Sein Sohn “Stefano”, Agent E125, wurde angeblich von Langemann in die USA und nach Mexiko geschickt und im Rahmen der Nachwuchspflege in ein englisches Internat gesteckt, wie Ralf Anders in Deep Politics Forum berichtet. “Stefano” soll auch dem BND über seinen ersten UN-Job bei der FAO in Rom berichtet haben, worüber es mutmasslich wenig zu berichten gab.
Bei der UN-Ernährungsorganisation war er stellvertretender Kabinettschef. schon damals jeder Zoll ein Diplomat, stets elegant mit einem Hang zu Masshemden mit besonders hohem Kragen (damals war hoher Kragen Mode). Er beherrschte mit leichtem Lispeln sieben Sprachen, darunter auch das in seinem Umfeld wichtige Deutsch.

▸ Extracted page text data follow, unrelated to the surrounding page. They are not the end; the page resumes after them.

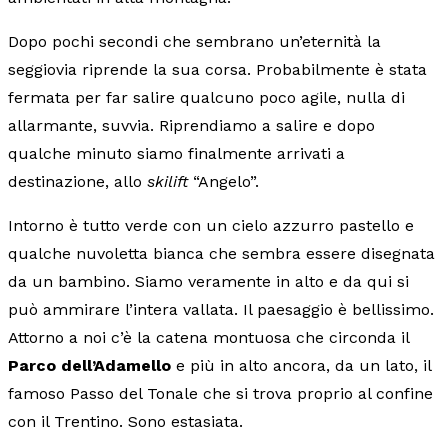
Dopo pochi secondi che sembrano un’eternità la
seggiovia riprende la sua corsa. Probabilmente è stata
fermata per far salire qualcuno poco agile, nulla di
allarmante, suvvia. Riprendiamo a salire e dopo
qualche minuto siamo finalmente arrivati a
destinazione, allo
skilift
“Angelo”.
Intorno è tutto verde con un cielo azzurro pastello e
qualche nuvoletta bianca che sembra essere disegnata
da un bambino. Siamo veramente in alto e da qui si
può ammirare l’intera vallata. Il paesaggio è bellissimo.
Attorno a noi c’è la catena montuosa che circonda il
Parco dell’Adamello
e più in alto ancora, da un lato, il
famoso Passo del Tonale che si trova proprio al confine
con il Trentino. Sono estasiata.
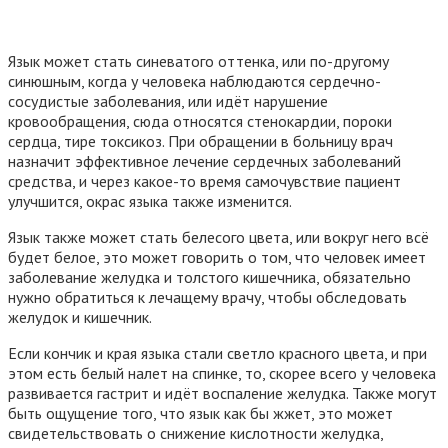
Язык может стать синеватого оттенка, или по-другому
синюшным, когда у человека наблюдаются сердечно-
сосудистые заболевания, или идёт нарушение
кровообращения, сюда относятся стенокардии, пороки
сердца, тире токсикоз. При обращении в больницу врач
назначит эффективное лечение сердечных заболеваний
средства, и через какое-то время самочувствие пациент
улучшится, окрас языка также изменится.
Язык также может стать белесого цвета, или вокруг него всё
будет белое, это может говорить о том, что человек имеет
заболевание желудка и толстого кишечника, обязательно
нужно обратиться к лечащему врачу, чтобы обследовать
желудок и кишечник.
Если кончик и края языка стали светло красного цвета, и при
этом есть белый налет на спинке, то, скорее всего у человека
развивается гастрит и идёт воспаление желудка. Также могут
быть ощущение того, что язык как бы жжет, это может
свидетельствовать о снижение кислотности желудка,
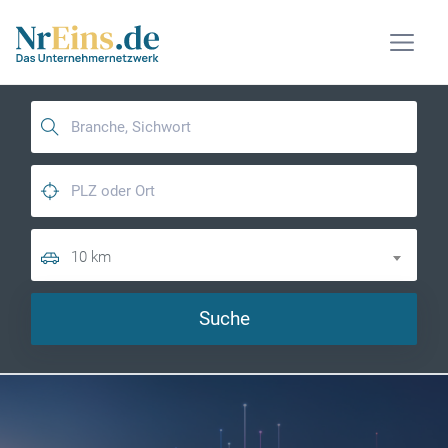
10 km
Suche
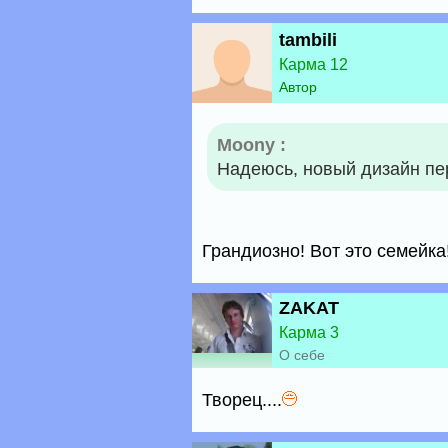
tambili
Карма 12
Автор
Moony :
Надеюсь, новый дизайн пе
Грандиозно! Вот это семейка
ZAKAT
Карма 3
О себе
Творец....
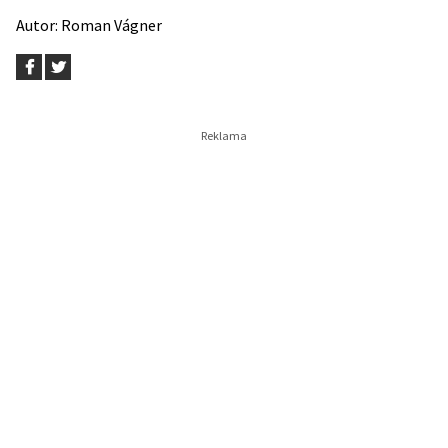
Autor:
Roman Vágner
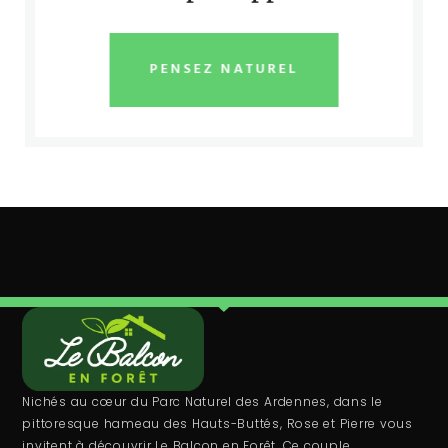
PENSEZ NATUREL
Nichés au cœur du Parc Naturel des Ardennes, dans le
pittoresque hameau des Hauts-Buttés, Rose et Pierre vous
invitent à découvrir Le Balcon en Forêt. Ce couple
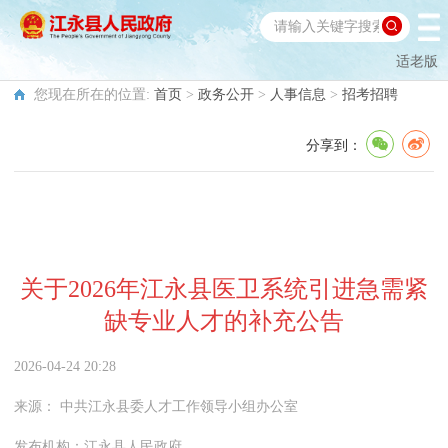
适老版
您现在所在的位置:
首页
>
政务公开
>
人事信息
>
招考招聘
分享到：
关于2026年江永县医卫系统引进急需紧
缺专业人才的补充公告
2026-04-24 20:28
来源：
中共江永县委人才工作领导小组办公室
发布机构：
江永县人民政府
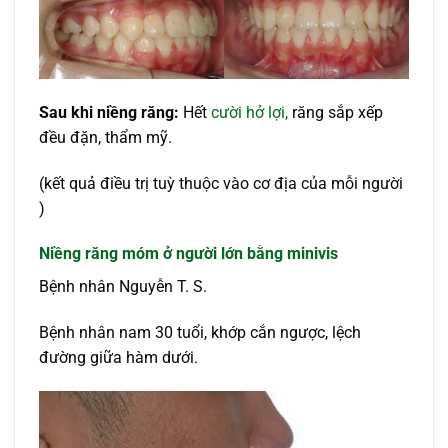
Sau khi niềng răng:
Hết
cười hở lợi,
răng sắp xếp
đều đặn, thẩm mỹ.
(kết quả điều trị tuỳ thuộc vào cơ địa của mỗi người
)
Niềng răng móm ở người lớn bằng minivis
Bệnh nhân Nguyễn T. S.
Bệnh nhân nam 30 tuổi, khớp cắn ngược, lệch
đường giữa hàm dưới.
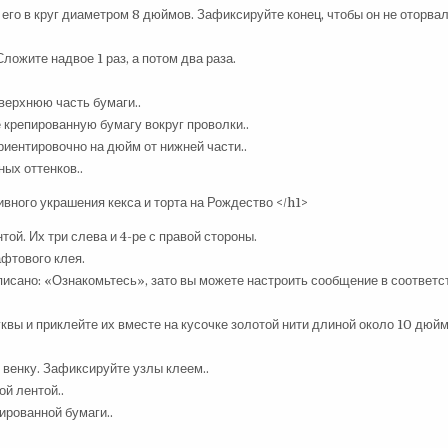
е его в круг диаметром 8 дюймов. Зафиксируйте конец, чтобы он не оторвал
ложите надвое 1 раз, а потом два раза.
 верхнюю часть бумаги..
е крепированную бумагу вокруг проволки..
риентировочно на дюйм от нижней части..
ых оттенков..
той. Их три слева и 4-ре с правой стороны.
фтового клея.
аписано: «Ознакомьтесь», зато вы можете настроить сообщение в соответс
квы и приклейте их вместе на кусочке золотой нити длиной около 10 дюйм
 венку. Зафиксируйте узлы клеем..
ой лентой..
ированной бумаги..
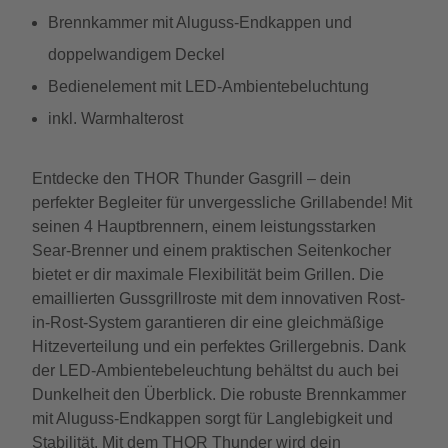
Brennkammer mit Aluguss-Endkappen und
doppelwandigem Deckel
Bedienelement mit LED-Ambientebeluchtung
inkl. Warmhalterost
Entdecke den THOR Thunder Gasgrill – dein
perfekter Begleiter für unvergessliche Grillabende! Mit
seinen 4 Hauptbrennern, einem leistungsstarken
Sear-Brenner und einem praktischen Seitenkocher
bietet er dir maximale Flexibilität beim Grillen. Die
emaillierten Gussgrillroste mit dem innovativen Rost-
in-Rost-System garantieren dir eine gleichmäßige
Hitzeverteilung und ein perfektes Grillergebnis. Dank
der LED-Ambientebeleuchtung behältst du auch bei
Dunkelheit den Überblick. Die robuste Brennkammer
mit Aluguss-Endkappen sorgt für Langlebigkeit und
Stabilität. Mit dem THOR Thunder wird dein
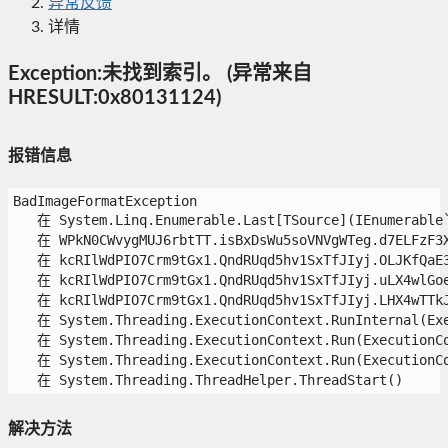
异常反馈
详情
Exception:未找到索引。 (异常来自
HRESULT:0x80131124)
报错信息
BadImageFormatException

   在 System.Linq.Enumerable.Last[TSource](IEnumerable`1
   在 WPkN0CWvygMUJ6rbtTT.isBxDsWu5soVNVgWTeg.d7ELFzF3XA
   在 kcRIlWdPIO7Crm9tGx1.QndRUqd5hv1SxTfJIyj.OLJKfQaE3L
   在 kcRIlWdPIO7Crm9tGx1.QndRUqd5hv1SxTfJIyj.uLX4wlGoeu
   在 kcRIlWdPIO7Crm9tGx1.QndRUqd5hv1SxTfJIyj.LHX4wTTkJo
   在 System.Threading.ExecutionContext.RunInternal(Exe
   在 System.Threading.ExecutionContext.Run(ExecutionCo
   在 System.Threading.ExecutionContext.Run(ExecutionCo
   在 System.Threading.ThreadHelper.ThreadStart() 
解决方法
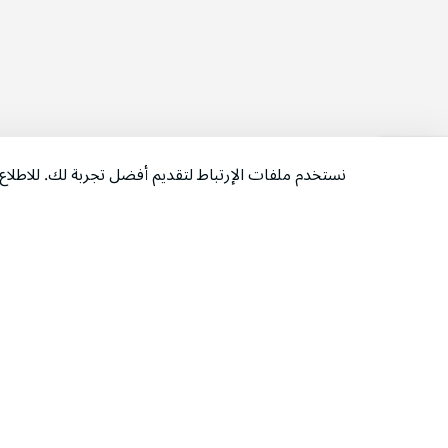
نستخدم ملفات الإرتباط لتقديم أفضل تجربة لك. للاطل
‫تابعونا‬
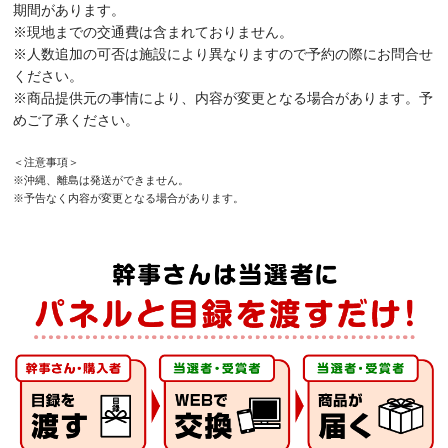
期間があります。
※現地までの交通費は含まれておりません。
※人数追加の可否は施設により異なりますので予約の際にお問合せ
ください。
※商品提供元の事情により、内容が変更となる場合があります。予
めご了承ください。
＜注意事項＞
※沖縄、離島は発送ができません。
※予告なく内容が変更となる場合があります。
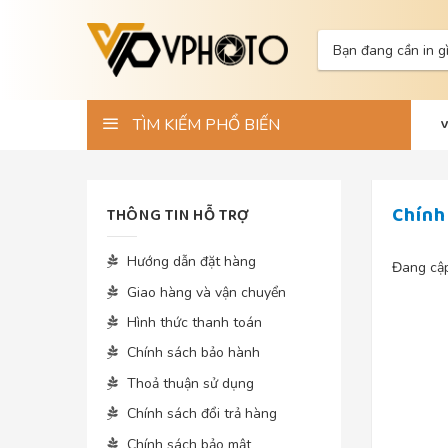
Skip
to
Tìm
content
kiếm:
TÌM KIẾM PHỔ BIẾN
Chính
THÔNG TIN HỖ TRỢ
Hướng dẫn đặt hàng
Đang cậ
Giao hàng và vận chuyển
Hình thức thanh toán
Chính sách bảo hành
Thoả thuận sử dụng
Chính sách đổi trả hàng
Chính sách bảo mật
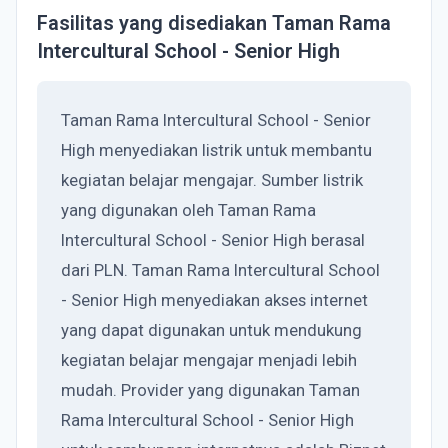
Fasilitas yang disediakan Taman Rama
Intercultural School - Senior High
Taman Rama Intercultural School - Senior
High menyediakan listrik untuk membantu
kegiatan belajar mengajar. Sumber listrik
yang digunakan oleh Taman Rama
Intercultural School - Senior High berasal
dari PLN. Taman Rama Intercultural School
- Senior High menyediakan akses internet
yang dapat digunakan untuk mendukung
kegiatan belajar mengajar menjadi lebih
mudah. Provider yang digunakan Taman
Rama Intercultural School - Senior High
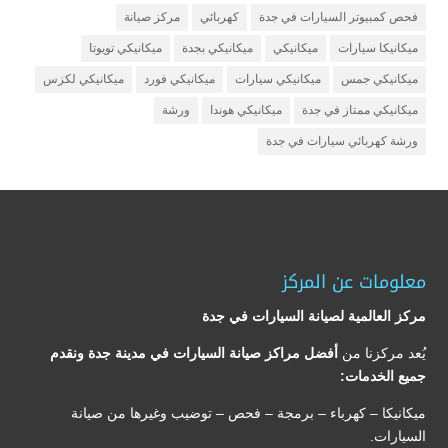
فحص كمبيوتر السيارات في جدة
كهربائي
مركز صيانة
ميكانيكا سيارات
ميكانيكي
ميكانيكي بجدة
ميكانيكي تويوتا
ميكانيكي جمس
ميكانيكي سيارات
ميكانيكي فورد
ميكانيكي لكزس
ميكانيكي ممتاز في جدة
ميكانيكي هوندا
ورشة
ورشة كهربائي سيارات في جدة
معلومات عن المركز
مركز العالمية لصيانة السيارات في جدة
يُعد مركزنا من
أفضل مراكز صيانة السيارات في مدينة جدة ونقدم
جميع الخدمات:
ميكانيكا – كهرباء – برمجة – فحص – توضيب وغيرها من صيانة
السيارات.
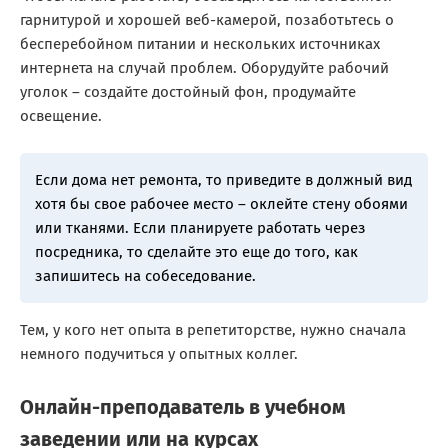
гарнитурой и хорошей веб-камерой, позаботьтесь о
бесперебойном питании и нескольких источниках
интернета на случай проблем. Оборудуйте рабочий
уголок – создайте достойный фон, продумайте
освещение.
Если дома нет ремонта, то приведите в должный вид
хотя бы свое рабочее место – оклейте стену обоями
или тканями. Если планируете работать через
посредника, то сделайте это еще до того, как
запишитесь на собеседование.
Тем, у кого нет опыта в репетиторстве, нужно сначала
немного подучиться у опытных коллег.
Онлайн-преподаватель в учебном
заведении или на курсах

Seine lange Karriere bekam erst spät einen Knick, als er – inzwischen Unterstaatssekretär im italienischen Aussenministerium geworden – 2013 im Auftrag des italienischen Premiers Mario Monti mit indischen Behörden über das Schicksal zweier italienischer Schützen der Kriegsmarine verhandeln musste, die zwei indische Fischer vor der Küste von Kerala erschossen hatten. Die Schützen befanden sich als Wachpersonal an Bord eines Tankers und hielten die Fischer für Piraten. Der Streit Italiens mit der indischen Justiz, bei der den Schützen die Todesstrafe droht, hält seit Jahren an. De Mistura wurde freilich von der Aussenministerin des Kabinetts Renzi, Federica Mogherini, abberufen, nachdem er angeblich in einem Interview die Schuld der Schützen zugegeben hatte. Jedenfalls war de Mistura in Italien heftiger Kritik ausgesetzt.
Kaum hatte er sich als schwedischer Honorarkonsul und Leiter der Axel-Munthe Stiftung und der Villa San Michele auf Capri zur Ruhe gesetzt – stets das Image des Grandseigneurs wahrend mit Massanzügen und einem Zwicker statt Brille, seinem Markenzeichen,– als ihn Ban Ki-moon 2014 nach Syrien schickte.
Es war nicht leicht, in die Schuhe seines Vorgängers Lakhdar Brahimi zu schlüpfen, eines ehemaligen Aussenministers Algeriens, der im Nahen Osten hoch angesehen ist. Brahimi scheiterte an der Sturheit, mit der sich Assad weigerte, über sein Abtreten auch nur zu diskutieren. De Mistura hatte zwar wenig Erfolg mit seinem Vorhaben, kleine örtliche Waffenstillstände zum Schutz der Bevölkerung auszuhandeln, die zu einer umfassenden Lösung führen sollten. Doch der mit der Dauer des Konflikts steigende Leidensdruck half de Mistura, wenigstens einen wichtigen Teil der Konfliktparteien und ihrer Sponsoren in Genf an einen Tisch zu bringen und einen teilweisen Waffenstillstand zu erreichen.
Der Waffenstillstand dauert im Prinzip immer noch, obwohl die Parteien versuchen, mit begrenzten Aktionen ihre Einflusszonen so zu arrondieren, dass im Falle der erwarteten Teilung des Landes lebensfähige Einheiten entstehen. Die Wiederaufnahme der Genfer Gespräche wird behindert nicht nur durch Assads kategorische Weigerung, abzutreten, sondern auch durch die Aufständischen, die den Verhandlungsleiter de Mistura beschuldigen, Assad zu nahe zu sein. Dabei vergessen sie, dass die Vereinten Nationen ein Klub von Regierungen sind, und de Mistura den Generalsekretär vertritt.